• **DOCUMENT TEXT**:
2nd order linear differential equation (homogeneous)

[jumbogala]

Homework Statement

Solve 354y`` −692y` + 235y =0

y(0) = 7
y`(0) = 4

Homework Equations

The Attempt at a Solution

First I divided the equation by 354 to get y`` - 1.56y` + 0.894y = 0.

Then I found the roots of this to be 0.94, repeated twice.

For repeated roots the solution looks like y= C1e^0.94t + C2te^0.94t

Using the initial conditions, solve. You find that C1 = 7.

y` = 0.94C1e^0.94t + 0.94C2te^0.94t + C2e^0.94t. Plugging in t = 0 we find that C2 = -2.61.

Therefore y = y= 7e^0.94t -2.61te^0.94t

But this isn't the correct answer. Where did I go wrong?

 

[HallsofIvy]

You've rounded off incorrectly. -612/324 is 1.89 to two places, not 1.88. But I would be inclined to leave it as a fraction: 17/9. Are you allowed to do that?

 

[CompuChip]

Apart from the fact that you rounded nearly every single number, why isn't the solution correct?
Because I got the same (up to rounding errors).

 

[jumbogala]

Okay, I used fractions in my answer and that worked. Next time I'll be careful not to round carelessly... thanks!

• **SOURCE RECORDS**:
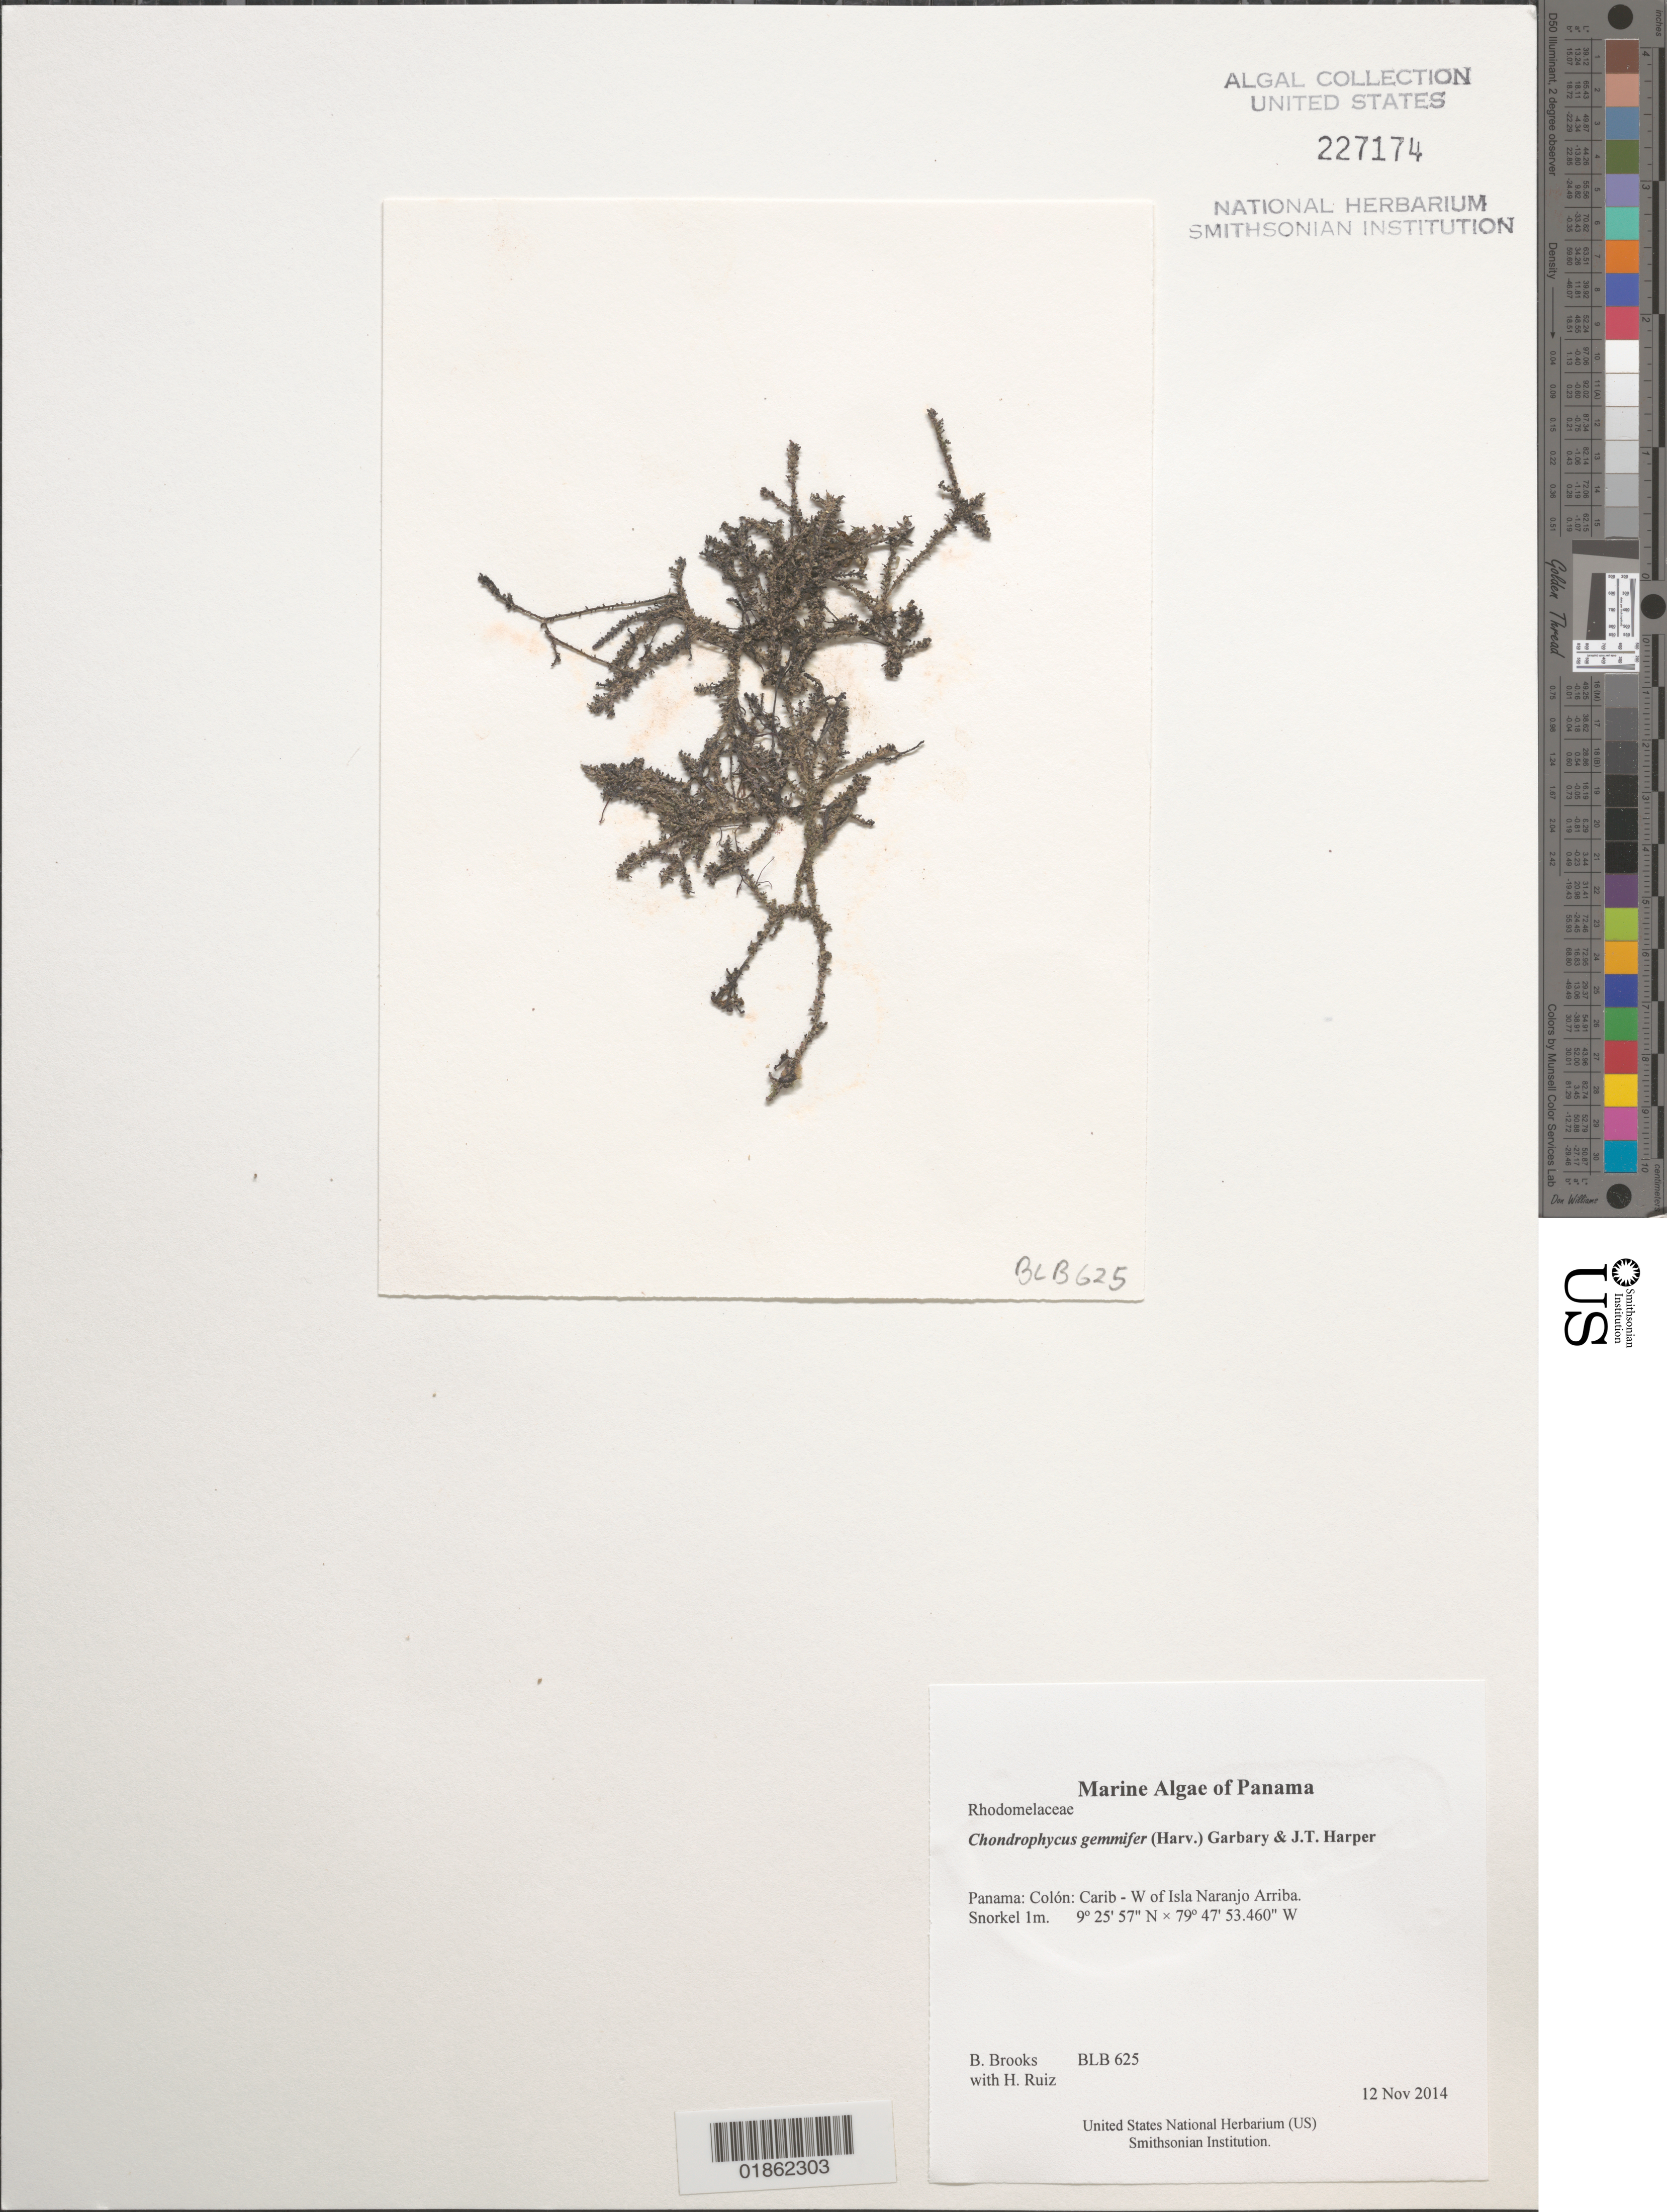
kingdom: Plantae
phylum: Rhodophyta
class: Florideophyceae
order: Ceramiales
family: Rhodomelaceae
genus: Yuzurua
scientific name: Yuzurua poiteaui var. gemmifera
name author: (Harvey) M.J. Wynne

• **EXERCISES TO COMPLETE**:
**1)** Answer these questions using the forum thread:
(a) What value is given for y(0)?
(b) By what number does the original poster first divide the equation?
(c) What fraction does HallsofIvy suggest leaving the value as?
**2)** Reproduce the rows exactly, beginning at the line that contains "order: Ceramiales" and stopping after the last line of the rows.
The forum thread and the rows have no connection to each other.

• **ANSWERS TO THE EXERCISES**:
**1)**
(a) 7
(b) 354
(c) 17/9

**2)**
order: Ceramiales
family: Rhodomelaceae
genus: Yuzurua
scientific name: Yuzurua poiteaui var. gemmifera
name author: (Harvey) M.J. Wynne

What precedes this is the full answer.